The Open Dialogue Foundation and 57 other NGOs urge the U.S. Congress to address Russian crimes in Ukraine by supporting a robust reauthorisation of the Global Magnitsky Act of 2016.
On 23 March 2022, a number of nongovernmental organisations wrote to leaders in the United States Congress urging a reauthorisation of the Global Magnitsky Human Rights Accountability Act of 2016, permitting the U.S. president to impose sanctions on individuals involved in human rights abuses or corruption. The law’s namesake is Sergei Magnitsky, a Ukrainian-born Russian tax lawyer who died in Russian custody after exposing misconduct in the Russian government. It builds on previous U.S. laws, like the Sergei Magnitsky Rule of Law Accountability Act of 2012.

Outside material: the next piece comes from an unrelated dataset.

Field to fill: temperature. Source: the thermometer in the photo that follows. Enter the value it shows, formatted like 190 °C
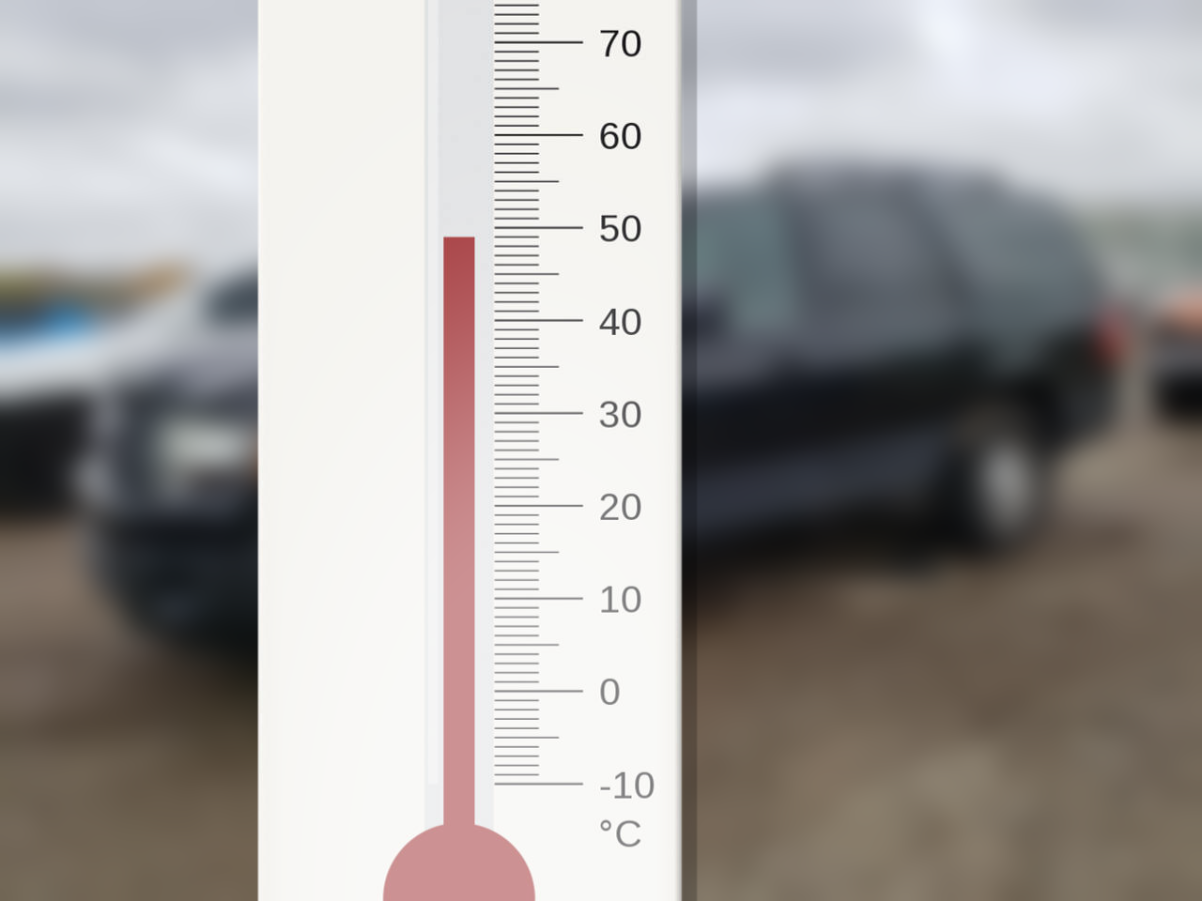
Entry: 49 °C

Human Rights First, alongside the Open Dialogue Foundation, Freedom House, the Italian Federation for Human Rights, and 54 other NGOs signed the letter addressed to Speaker of the House Nancy Pelosi, House Minority Leader Kevin McCarthy, Senate Majority Leader Chuck Schumer, and Senate Minority Leader Mitch McConnell.
The NGOs outline several crimes of which they have received evidence since Russia began its invasion on 24 February, including indiscriminate attacks on civilians, kidnapping of local government officials, and disappearances and killings of journalists. In the letter, they point to the success of Global Magnitsky sanctions in U.S. responses to human rights crises abroad. “For more than four years,” the NGOs write, these measures “have been a key part of the U.S. government’s response to atrocities and serious human rights abuses around the world, including: Chinese abuses against the Uyghurs in Xinjiang; military attacks on the Rohingya in Myanmar and on the people of Tigray; and violent militias in Iraq, Libya, and the Democratic Republic of the Congo.”
The NGOs also commend a 2017 executive order expanding the scope of abuses covered by the law to include violence and arbitrary detention, abuses by nonstate actors, and single acts of abuse, among others. “Each of the 420 total Global Magnitsky sanctions has been issued under these standards, and approximately [three] out of [four] Global Magnitsky sanctions for serious human rights abuse only became possible with these changes,” the letter reads. The NGOs encourage Congress to reauthorise the act with these improvements attached, for fear that Russia’s actions in Ukraine could only be punished properly by these additions.
“The U.S. cannot sanction Putin’s actions in Ukraine under current law,” reads one tweet from the Open Dialogue Foundation. “For Congress to insist on the original Global Magnitsky Act’s narrow standards at this moment of crisis would be an indisputable gift to Vladimir Putin and his henchmen,” the letter reads, “and would send the wrong signal to others like them.”